We want to see how the program's steps grow when using non-nullable types in Kotlin.

How does Kotlin handle checking for null values as the program runs?

Scenario Under Consideration

Analyze the time complexity of the following code snippet.


fun printLength(text: String) {
    println(text.length)
}

fun main() {
    val input: String = "Hello, Kotlin!"
    printLength(input)
}
    

This code prints the length of a non-nullable string passed to a function.

Identify Repeating Operations

Identify the loops, recursion, array traversals that repeat.

  • Primary operation: Accessing the length property of a non-nullable string.
  • How many times: Exactly once per function call.
How Execution Grows With Input

Getting the length of a string takes the same amount of time no matter how long the string is.

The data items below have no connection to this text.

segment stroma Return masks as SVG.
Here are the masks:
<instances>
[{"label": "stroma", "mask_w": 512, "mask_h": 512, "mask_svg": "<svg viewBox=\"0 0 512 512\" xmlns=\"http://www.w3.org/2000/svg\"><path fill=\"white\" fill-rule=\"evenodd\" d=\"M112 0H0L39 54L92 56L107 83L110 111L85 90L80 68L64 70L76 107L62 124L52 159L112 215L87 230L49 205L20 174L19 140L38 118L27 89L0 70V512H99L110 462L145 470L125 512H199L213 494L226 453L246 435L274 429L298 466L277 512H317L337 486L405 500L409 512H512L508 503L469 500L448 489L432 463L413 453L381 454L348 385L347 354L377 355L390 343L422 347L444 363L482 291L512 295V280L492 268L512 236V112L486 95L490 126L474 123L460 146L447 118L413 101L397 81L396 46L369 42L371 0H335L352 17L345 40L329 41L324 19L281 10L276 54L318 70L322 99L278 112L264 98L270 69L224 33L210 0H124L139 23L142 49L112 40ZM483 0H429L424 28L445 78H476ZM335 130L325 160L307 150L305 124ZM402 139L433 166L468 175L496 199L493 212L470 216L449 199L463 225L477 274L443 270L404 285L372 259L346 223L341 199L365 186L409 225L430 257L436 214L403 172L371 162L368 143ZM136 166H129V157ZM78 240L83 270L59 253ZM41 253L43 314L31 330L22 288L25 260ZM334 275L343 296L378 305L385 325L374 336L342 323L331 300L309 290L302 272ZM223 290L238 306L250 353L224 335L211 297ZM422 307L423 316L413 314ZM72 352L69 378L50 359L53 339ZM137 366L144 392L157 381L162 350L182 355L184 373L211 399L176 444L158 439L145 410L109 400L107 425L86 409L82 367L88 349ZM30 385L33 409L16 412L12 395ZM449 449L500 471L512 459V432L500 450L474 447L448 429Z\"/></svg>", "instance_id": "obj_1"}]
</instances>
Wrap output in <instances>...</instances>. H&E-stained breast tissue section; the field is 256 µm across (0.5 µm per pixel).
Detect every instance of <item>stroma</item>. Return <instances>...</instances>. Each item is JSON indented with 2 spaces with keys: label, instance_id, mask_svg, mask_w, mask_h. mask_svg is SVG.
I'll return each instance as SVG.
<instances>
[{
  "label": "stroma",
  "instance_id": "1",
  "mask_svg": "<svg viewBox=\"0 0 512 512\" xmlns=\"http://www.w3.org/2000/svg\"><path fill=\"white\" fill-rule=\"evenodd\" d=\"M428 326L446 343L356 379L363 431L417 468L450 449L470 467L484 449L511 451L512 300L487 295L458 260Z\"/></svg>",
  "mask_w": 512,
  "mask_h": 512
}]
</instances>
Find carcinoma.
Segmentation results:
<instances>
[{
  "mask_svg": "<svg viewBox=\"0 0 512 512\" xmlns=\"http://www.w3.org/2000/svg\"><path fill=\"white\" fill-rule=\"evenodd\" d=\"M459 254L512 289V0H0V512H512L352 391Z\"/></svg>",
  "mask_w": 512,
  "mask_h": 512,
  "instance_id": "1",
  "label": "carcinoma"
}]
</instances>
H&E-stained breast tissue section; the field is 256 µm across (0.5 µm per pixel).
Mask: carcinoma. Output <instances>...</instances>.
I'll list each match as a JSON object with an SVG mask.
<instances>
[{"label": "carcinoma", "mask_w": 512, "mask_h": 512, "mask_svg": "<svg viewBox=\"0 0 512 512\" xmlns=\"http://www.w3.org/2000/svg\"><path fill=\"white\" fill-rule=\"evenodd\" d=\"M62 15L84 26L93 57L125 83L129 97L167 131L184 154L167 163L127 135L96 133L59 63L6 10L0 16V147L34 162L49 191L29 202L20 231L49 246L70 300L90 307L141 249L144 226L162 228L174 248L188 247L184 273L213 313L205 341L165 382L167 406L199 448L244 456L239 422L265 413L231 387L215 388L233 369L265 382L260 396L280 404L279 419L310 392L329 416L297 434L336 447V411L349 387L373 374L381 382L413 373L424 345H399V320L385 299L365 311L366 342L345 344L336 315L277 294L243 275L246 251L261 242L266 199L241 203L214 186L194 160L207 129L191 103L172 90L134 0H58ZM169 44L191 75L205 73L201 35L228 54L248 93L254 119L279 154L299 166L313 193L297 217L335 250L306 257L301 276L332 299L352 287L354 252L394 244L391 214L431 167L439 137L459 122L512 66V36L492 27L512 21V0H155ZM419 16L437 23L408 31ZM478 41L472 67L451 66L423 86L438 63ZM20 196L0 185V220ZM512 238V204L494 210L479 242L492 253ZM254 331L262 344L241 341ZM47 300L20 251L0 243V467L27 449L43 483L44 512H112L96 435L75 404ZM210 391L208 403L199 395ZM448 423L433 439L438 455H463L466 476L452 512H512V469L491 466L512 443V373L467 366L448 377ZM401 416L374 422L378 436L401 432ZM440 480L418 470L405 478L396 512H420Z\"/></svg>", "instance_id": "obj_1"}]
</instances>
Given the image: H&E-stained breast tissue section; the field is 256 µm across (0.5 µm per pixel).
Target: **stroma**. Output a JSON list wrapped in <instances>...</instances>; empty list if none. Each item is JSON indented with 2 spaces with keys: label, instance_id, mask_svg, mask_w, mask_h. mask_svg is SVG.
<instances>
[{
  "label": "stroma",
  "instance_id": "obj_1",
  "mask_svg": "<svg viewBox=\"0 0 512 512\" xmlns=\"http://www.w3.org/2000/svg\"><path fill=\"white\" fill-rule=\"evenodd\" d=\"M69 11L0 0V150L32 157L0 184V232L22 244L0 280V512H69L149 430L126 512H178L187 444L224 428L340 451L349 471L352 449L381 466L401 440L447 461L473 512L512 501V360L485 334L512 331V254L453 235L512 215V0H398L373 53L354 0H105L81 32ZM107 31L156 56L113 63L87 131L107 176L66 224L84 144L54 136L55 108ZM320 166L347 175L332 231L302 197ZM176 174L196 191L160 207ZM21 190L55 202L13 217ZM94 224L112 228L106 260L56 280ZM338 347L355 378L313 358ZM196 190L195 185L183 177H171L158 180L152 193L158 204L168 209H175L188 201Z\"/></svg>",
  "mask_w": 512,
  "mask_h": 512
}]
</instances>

Input Size (n)Approx. Operations
101
1001
10001

Pattern observation: The operation count stays the same even if the string is longer.

Final Time Complexity

Time Complexity: O(1)

This means the time to get the string length does not grow with input size.

Common Mistake

[X] Wrong: "Checking for null in Kotlin slows down the program as the input grows."

[OK] Correct: Kotlin's non-nullable types are checked at compile time, so no extra work happens at runtime as input size grows.

Interview Connect

Understanding how Kotlin handles null safety helps you write safer code without worrying about slowing down your program.

Self-Check

"What if the function accepted a nullable String instead? How would the time complexity change?"